Attorney General: Yes, Your Honour. I think that sufficient corroboration exists. I have not produced the evidence of an accomplice. What is the underlying principle of corroboration? It is dangerous to rely on the evidence of an accomplice to the offence, for he may have various motives likely to impair his trustworthiness. But where I have an official letter, this is no longer a matter of the testimony of an accomplice to the offence. I rely upon a document of the Reich, on an internal report - this is not the evidence of an accomplice to the offence. This is an act carried out in the exercise of the functions of Wetzel, or of Sievers, or of Brandt. Had I called Wetzel before this Court, and, independently of these documents, he had stated these facts, the Court would have said: "Why, he himself is tainted by the same crime, and where is the corroboration?" But if I produce to you the internal minutes, or the official document, or the report - this is an act of the authorities of the state. That is not tainted by the stigma of ordinary corroboration.
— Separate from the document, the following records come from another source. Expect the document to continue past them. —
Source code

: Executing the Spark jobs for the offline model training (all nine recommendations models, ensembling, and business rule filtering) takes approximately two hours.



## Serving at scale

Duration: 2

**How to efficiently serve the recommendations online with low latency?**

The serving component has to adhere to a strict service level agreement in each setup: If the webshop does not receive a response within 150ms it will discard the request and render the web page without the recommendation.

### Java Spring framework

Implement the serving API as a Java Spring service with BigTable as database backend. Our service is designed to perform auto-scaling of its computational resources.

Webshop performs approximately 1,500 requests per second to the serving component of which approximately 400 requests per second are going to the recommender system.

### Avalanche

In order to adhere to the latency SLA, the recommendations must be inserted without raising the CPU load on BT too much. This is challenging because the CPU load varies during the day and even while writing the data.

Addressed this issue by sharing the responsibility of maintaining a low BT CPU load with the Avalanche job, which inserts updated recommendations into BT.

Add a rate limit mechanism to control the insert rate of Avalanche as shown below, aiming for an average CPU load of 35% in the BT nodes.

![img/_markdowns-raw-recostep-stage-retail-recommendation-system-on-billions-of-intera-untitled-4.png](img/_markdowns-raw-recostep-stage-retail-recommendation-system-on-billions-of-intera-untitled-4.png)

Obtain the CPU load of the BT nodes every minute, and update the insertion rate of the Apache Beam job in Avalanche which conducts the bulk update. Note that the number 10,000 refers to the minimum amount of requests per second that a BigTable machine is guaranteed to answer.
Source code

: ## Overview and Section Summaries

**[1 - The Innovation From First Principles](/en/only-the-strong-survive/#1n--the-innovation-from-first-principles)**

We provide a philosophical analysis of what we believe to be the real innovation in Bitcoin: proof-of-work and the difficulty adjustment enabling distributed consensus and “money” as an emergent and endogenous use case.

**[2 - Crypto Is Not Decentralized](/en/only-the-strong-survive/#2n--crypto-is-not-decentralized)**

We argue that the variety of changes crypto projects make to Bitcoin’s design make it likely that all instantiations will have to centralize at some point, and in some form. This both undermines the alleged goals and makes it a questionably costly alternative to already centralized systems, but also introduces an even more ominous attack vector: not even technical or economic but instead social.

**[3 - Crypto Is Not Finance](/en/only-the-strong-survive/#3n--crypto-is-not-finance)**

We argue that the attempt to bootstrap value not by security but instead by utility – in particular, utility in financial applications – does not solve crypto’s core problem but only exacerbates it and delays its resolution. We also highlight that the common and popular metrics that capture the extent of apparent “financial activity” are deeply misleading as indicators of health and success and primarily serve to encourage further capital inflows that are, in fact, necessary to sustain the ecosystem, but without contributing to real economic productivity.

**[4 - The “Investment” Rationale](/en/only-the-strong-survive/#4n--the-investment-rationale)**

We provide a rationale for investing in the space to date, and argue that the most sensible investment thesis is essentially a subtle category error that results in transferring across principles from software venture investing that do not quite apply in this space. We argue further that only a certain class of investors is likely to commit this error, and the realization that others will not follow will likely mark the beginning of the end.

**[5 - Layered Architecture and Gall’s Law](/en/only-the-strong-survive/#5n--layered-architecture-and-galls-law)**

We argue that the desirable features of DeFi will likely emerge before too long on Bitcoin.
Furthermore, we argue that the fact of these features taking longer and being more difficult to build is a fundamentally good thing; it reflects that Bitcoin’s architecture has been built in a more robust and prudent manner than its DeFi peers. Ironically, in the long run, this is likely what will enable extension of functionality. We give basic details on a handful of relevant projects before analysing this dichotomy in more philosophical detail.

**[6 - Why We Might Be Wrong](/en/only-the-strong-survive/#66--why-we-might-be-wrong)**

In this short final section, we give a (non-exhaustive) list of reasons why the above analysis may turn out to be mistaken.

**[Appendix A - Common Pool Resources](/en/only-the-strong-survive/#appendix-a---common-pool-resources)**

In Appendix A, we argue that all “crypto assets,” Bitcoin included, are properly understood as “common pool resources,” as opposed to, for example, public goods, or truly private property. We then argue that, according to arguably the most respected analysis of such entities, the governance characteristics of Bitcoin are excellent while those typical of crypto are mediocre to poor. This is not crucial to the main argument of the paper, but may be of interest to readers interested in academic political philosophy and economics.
For example, Wisliceny's testimony - and this I am bound to state - is at any rate corroborated most strongly by the Kasztner Report. And, for instance, the entire Becher affair - even if we consider Becher and Wisliceny as accomplices to the crime committed against Hungarian Jewry - and we certainly must do so - the corroboration to be found in the Kasztner Report is very strong. For, when Kasztner writes in his diary: "Wisliceny came to me and told me so and so, this is very strong corroboration of what Wisliceny wrote later. And when we know of the discussions which took place between Becher and Himmler - or, more precisely, between Becher and Himmler on the one hand and Eichmann on the other - the Court will remember - and at this stage, I do not need to tire you by repetition - and this is later reflected in the Kasztner Report, we have a picture complete in all its aspects.

Although Wisliceny was actually an accomplice to most of Eichmann's crimes - and this is not disputed - and Becher certainly was an accomplice in the attempt to extort Jewish property in Hungary - not in the deportation, but certainly in the extortion, in an offence against property - then there exists corroboration in the official documents, and these are no longer affected by the blemish applying to the oral testimony of an accomplice to the offence.

Judge Halevi: They are part of the "res gestae."

Attorney General: They are part of the "res gestae"; they are part of the occurrence of the act itself.

Presding Judge: Well, thank you, Mr. Hausner. We shall break off here.

The next Session will take place on Monday next, at 8:30, when we shall hear the summing-up for the Defence.